Excerpted passage:
# Question for tanker "anoraks"!



## Steve Hodges (Feb 12, 2007)

This occurred to me when looking at a photo in the gallery of the "Idemitsu Maru" - was she the largest-ever tanker built with bridge midships, or were there bigger ones?
I was also wondering if the engineers were housed in the midships accomodation - if so, it must have been a helluva trek going on and off watch, 'specially if it was raining!!
Over to you, tanker anoraks.....


----------



## Ron Davies (Dec 30, 2008)

Reckon you need an anorak to keep warm at the moment. 

The only bigger VLCC with bridge amidships was ENERGY TRANSPORT built '69 at Sasebo and 217154 mt dwt.... which had several aft bridge near sisters. They were all pretty common around N Europe discharge ports in the seventies. A slightly smaller one, the SHOJU MARU, built by I.H.I., like the IDEMITSU MARU , made up the only three VLCCs with the mid & aft profile. 

Cheers, Ron


----------



## Steve Hodges (Feb 12, 2007)

Thanks, Ron. Since you gave that answer with confident assurance I will take it as gospel! I'm quite surprised that there were no more.
Regards
Steve H


----------



## Bill Davies (Sep 5, 2007)

Steve Hodges said:


> This occurred to me when looking at a photo in the gallery of the "Idemitsu Maru" - was she the largest-ever tanker built with bridge midships, or were there bigger ones?
> I was also wondering if the engineers were housed in the midships accomodation - if so, it must have been a helluva trek going on and off watch, 'specially if it was raining!!
> Over to you, tanker anoraks.....


Could not give a definitive answer to this one but I never sailed in Tanker with midship accomodation that housed engineers.
Further, I was always of the opinion that the 'Idemitsu Maru' was the largest tanker built with amidships accomodation. There is always a possibility that others were 'jumboized'.


----------



## marco nista (Jan 29, 2008)

> Could not give a definitive answer to this one but I never sailed in Tanker with midship accomodation that housed engineers.


Did'nt BP have some classes that had the Engineers living midships ?

They could usually be recognised by massive midships houses & one less deck down aft.

An example -

http://www.shipsnostalgia.com/gallery/showphoto.php?photo=104940

One for the BP men to answer maybe.

Biggest tanker that I sailed on with midships accommodation was the 54,000 dwt 1962-blt MOBIL ENDURANCE, quite an elegant tanker as tankers go once you got used to the bright blue accommodation.

73s

Marco


----------



## Ron Davies (Dec 30, 2008)

Guess the mid & aft profile had just about died when the VLCCs appeared in numbers. It is quite surprising that the ENERGY TRANSPORT was built so late in that guise. Some unusual looking ones appeared in the early VLCC days, the nearest other to being bridge amidships being A M Nomikos' KING ALEXANDER THE GREAT', where the aft superstructure was built lengthways along the top of the aft tanks with the bridge about threequarters aft. Fred Olsen had theirs built with Triangular tower bridges, but at the aft end. Very striking looking vessels, all of them. Strange to think that the VLCC is a concept well over 40 years old now....Even so, todays's 2 million barrel standard size is about 50% bigger overall than in the first days. Curiously that is achieved within roughly the same length of vessel .

Supplied records:

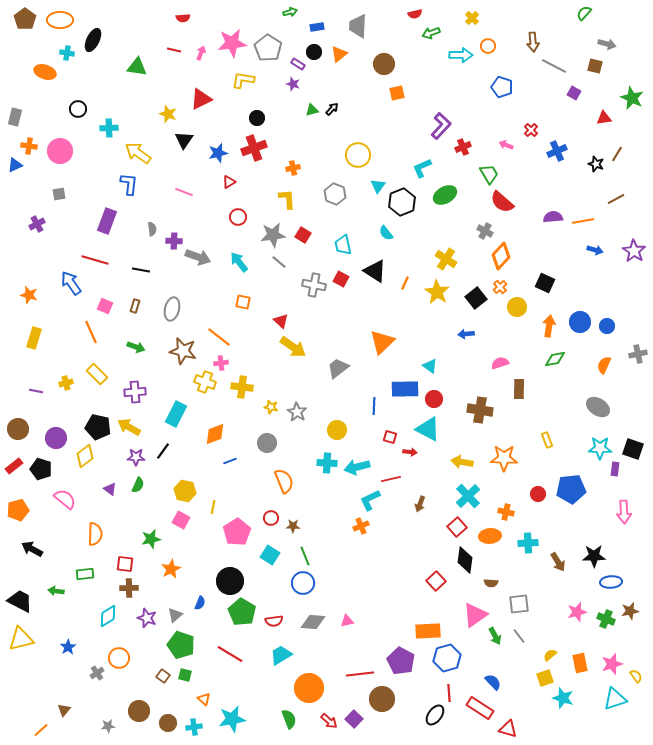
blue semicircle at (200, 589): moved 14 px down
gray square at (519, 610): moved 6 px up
==
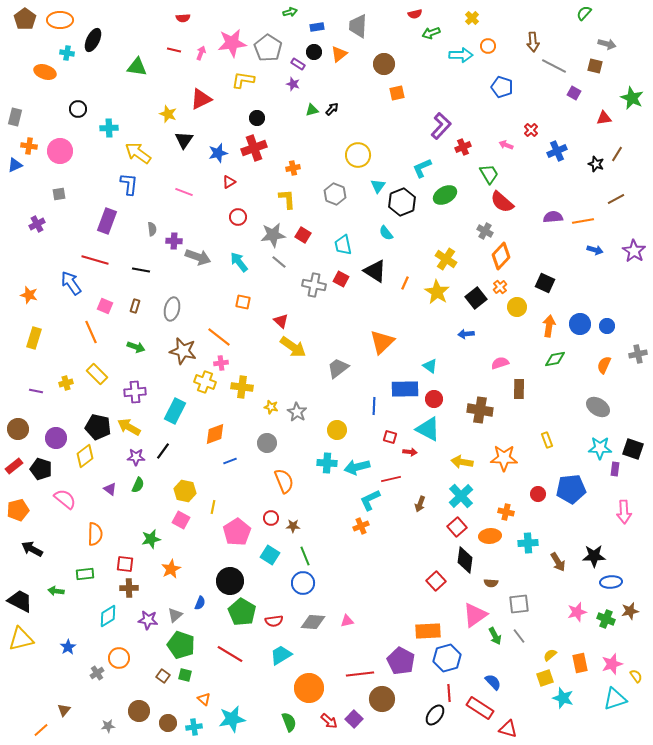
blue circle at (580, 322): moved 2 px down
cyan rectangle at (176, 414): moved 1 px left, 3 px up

Directive:
Reproduce the passage of the thread on midships tankers from "Reckon you need" up to and including "mid & aft profile.", substituting "midships bridge" for "bridge amidships" wherever it occurs.

Result:
Reckon you need an anorak to keep warm at the moment. 

The only bigger VLCC with midships bridge was ENERGY TRANSPORT built '69 at Sasebo and 217154 mt dwt.... which had several aft bridge near sisters. They were all pretty common around N Europe discharge ports in the seventies. A slightly smaller one, the SHOJU MARU, built by I.H.I., like the IDEMITSU MARU , made up the only three VLCCs with the mid & aft profile.